「夫子憮然曰、鳥獣不可與同羣。吾非斯人之徒與、而誰與。
「論語」微子、第十八、六

2012/10/31

TOEICを受験してみた

午前中はオフィスでお仕事。 昼食は近所のインド料理屋にて。 チェーン店なので敬遠していたのだが、 先日の「神田カレーグランプリ」で準グランプリだったそうだし、 神保町のサラリーマンとしてはおさえておかねば、と思い。 結果、私の好みからすると味は、可もなく不可もなく、の印象だったが、 値段が安いので悪くはないかな、と。

午後の途中からオフィスを抜け出して、本郷へ。 ファイナンス関係の国際ワークショップに参加。 サバティカルでオックスフォードにいた時に学友だった P 君が香港から来日しているので、 挨拶がてら。 プログラムの最後まで聴講。 レセプションに来ればいいのにと P 君は言っていたが、 流石にゲストでもホストでもない上に、アカデミックですらないので、 遠慮してまっすぐ帰宅。 代わりに明日、ランチかディナでもご一緒しようと約束しておく。
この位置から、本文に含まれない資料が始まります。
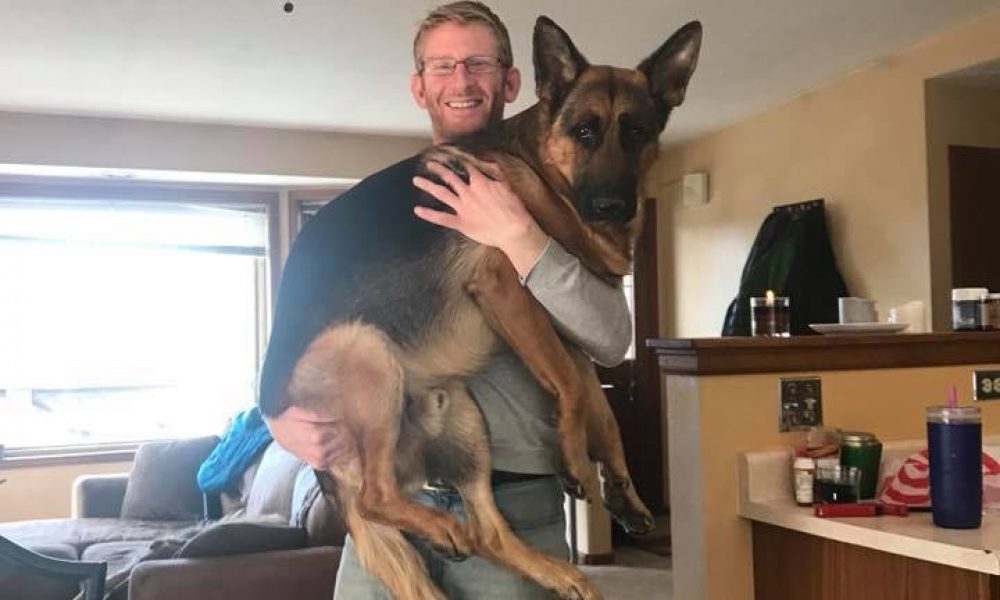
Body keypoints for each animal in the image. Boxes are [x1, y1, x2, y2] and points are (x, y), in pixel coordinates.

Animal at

ところで、今日のように英語での講演を聴いていても、 日常的な会話をしていても、何となく分かっているような気がしていたし、 実際、自分で英語で論文も出版しているし、 英語で講演もしてきたし、 自分ではわりと英語ができる方だと思ってきた。 最近、そんな私に衝撃を与える事件があった。TOEIC を受験してみたのである。

動機は特になく、一つ試しに、くらいの気持ちで。 受験前に本屋で TOEIC の参考書をぺらぺらと見てみると、 問題はリスニングもリーディングも非常に易しく思えた。 いくら何でも八割(990 点満点なので 800 点くらい)とれないなんてありえない、 と思った。 実際、大学にいた時は、学生たちが就職活動のために受験した結果を聞いて、 自信ありげに 700 点だったとか言われると、「中学生じゃないんだから」 と心の中で思っていたくらいである。 学生時代に受験したと言う知り合い(英文科卒)にスコアを聞いてみたら、 彼女は 680 点だったそうだ。 正直に言おう、私はそれを聞いて失笑した。 そんな私が 9 月に自分も受験してみて、 一週間くらい前だろうか、その結果が返ってきた。 スコアは、その学生やその彼女と大差のない、「755 点」。 しかもリスニングなんて、平均点くらい。

受験してみて分かったのだが、TOEIC は易しくない。 問題は易しいのだが、リーディングはやたらに問題が多いし、 リスニングはどうだったっけと考えている内に次の次の質問になっているし、 兎に角、反射神経と集中力の長時間の維持が重要で、何の対策もせずに八割とれたら、相当できる方だと思う。 それに、自分が思っているほど英語が聞き取れてもいなければ、 読めてもいなければ、理解してもいない、という哀しい事実が、受験すると分かる。 最近、楽天のような企業が TOEIC スコアを要求したり、 そういう「グローバル」な話題が出るたびに、 語学に長けた人は TOEIC を馬鹿にして、 「TOEIC なんて英語を使っちゃ駄目な人の足切りテスト」 とか、「サムスンの新入社員は 900 点以上」とか言うので、 こちらまでそんな気になってくる。 しかし、私が思うに、TOEIC はわりと難しいし、わりと良いメトリックだと思う。

私は 40 歳を過ぎたあたりから自分を直視できるようになってきて、 周りの人は皆、自分より頭が良く、賢く、有能だ、と思うくらいが丁度いいし、 事実それに近いのだ、と認識している。 それでも、正直な話、このスコアはショックだった。 まだまだ修行が足りないな、と思う初老の秋である。 こんなことにショックを受けているようでは、という意味で。